Remember, in their developmental years, most American kids are encouraged to swallow all sorts of fanciful tales -- such as the one about the rotund, jolly fellow who comes down chimneys each Christmas to deliver presents, or the one about the fairy who exchanges small change for baby teeth tucked under a child's pillow. Additionally, many religions children are brought up in require significant leaps of faith. So is it really that big of a step from such socially sanctioned guilelessness to taking a website's claims about the mythical tree octopus at face value?

Citing the cultural legacy of childhood deference before the harmless fictions that please their elders, Rose draws a sobering conclusion: Instruction in truly critical thinking "does not and cannot happen in the way our schools are structured with their hierarchical power base that punishes thinking that differs from the status quo," Rose wrote. "For that reason . . . we can teach the process and skills of clearer thinking, but we can't teach them to think critically and apply those skills to the real worlds they live in. It goes against too many vested interests that fear their power will be diluted."

Nevertheless, we wanted to give the Leu study the benefit of the doubt -- without embracing it, well, uncritically, as some observers seem to have done. But the press release from Pearson was short on details and didn't supply any information about where the study's results and methodology might be found online. And the website for Dr. Leu's group does not appear to have published any such material.

So we sent the Pearson publicist who distributed the press release an email asking for specifics: "Regarding the release you sent out titled 'Schools Facing Learning Crisis Spawned By Internet' ... is there anywhere I can find the specifics of Dr.
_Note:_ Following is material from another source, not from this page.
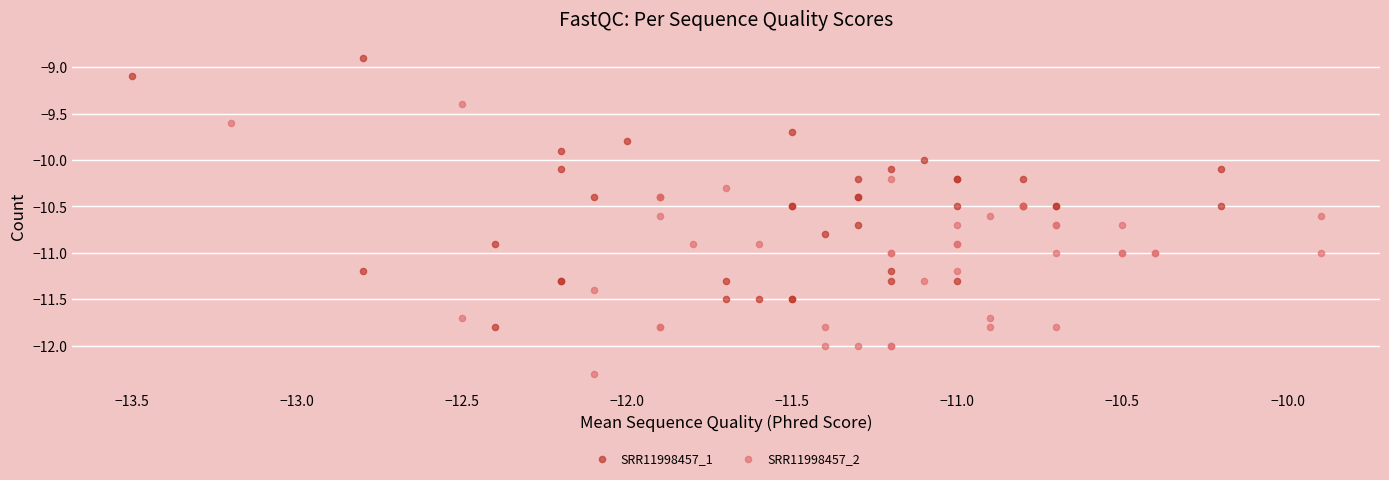

Which series reaches the minimum Y coordinate?

SRR11998457_2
Leu's study? What age groups were the kids who fell for the tree octopus thing? How many of them? What percentage of the kids in the study fell for it? Etc." As of this writing, we have yet to hear back from them.
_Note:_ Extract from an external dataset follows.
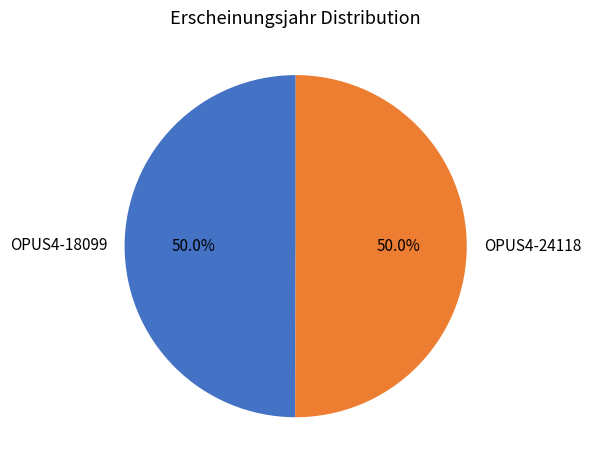

To the nearest percent, what percentage of the pie is OPUS4-24118?

50%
Still, we think the overall lesson for the kids here is as follows: Don't believe everything you hear or read, on the Internet or elsewhere -- or, for that matter, in press releases.
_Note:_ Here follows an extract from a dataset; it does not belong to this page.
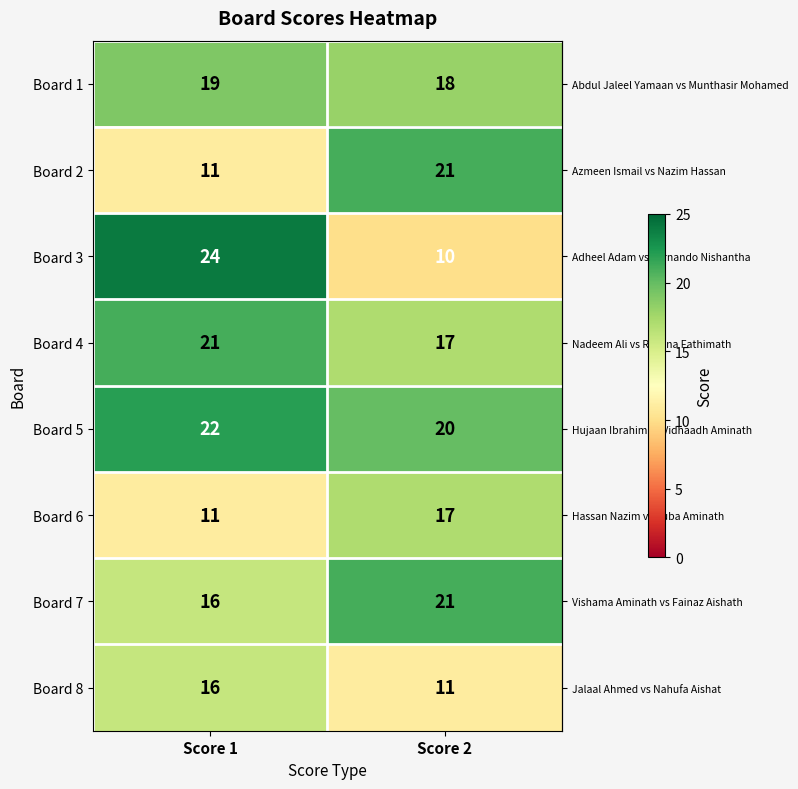

Rank the categories by Board 1 value from highest to lowest.

Score 1, Score 2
UPDATE: After this piece was published, Donna Bone, the Project Coordinator and the New Literacies Research Lab, sent us an email in response to our request for the demographics of the participants in Dr. Leu's study. She said that the group monitored "our 50 best online readers" in 7th grade classes from "economically challenged" areas of South Carolina and Connecticut.

ʇsıɥɔɹɐuɐ ıɯɐbıɹo
2nd February 2011, 21:55
Sounds like someone is trying the old House-hippo thing again, save its the internet instead of the TV. (http://www.youtube.com/watch?v=NBfi8OEz0rA)

synthesis
3rd February 2011, 06:36
the Department of Education funded the study

wat

Angry Young Man
3rd February 2011, 08:02
What age group are we talking? Because the sentence about the colours changing to display emotion: most solitary animals display two emotional states to their fellows: 'Spread 'em' and 'piss off.' Much like Yorkshiremen.

Ele'ill
3rd February 2011, 08:06
No, we actually have those out here.

bcbm
3rd February 2011, 08:25
a bbc/discovery documentary speculated that hundreds of millions of years in the future there may be tree squid that live in a perpetual rain forest and operate somewhat similarly to pre-human hominids in terms of group function and communication, setting them on the track towards some form of human-like consciousness.

9
3rd February 2011, 09:18
A tree octopus would be so tight. Pac NW rainforests are amazing, btw - especially the Hoh. <3

Jalapeno Enema
3rd February 2011, 09:26
. . .anywho, this story simply is an example of how well the educational system is running.

Education is funded and regulated by the government, which needs a workforce educated enough to contribute to the economy, but lacks the critical thinking skills to question the status quo.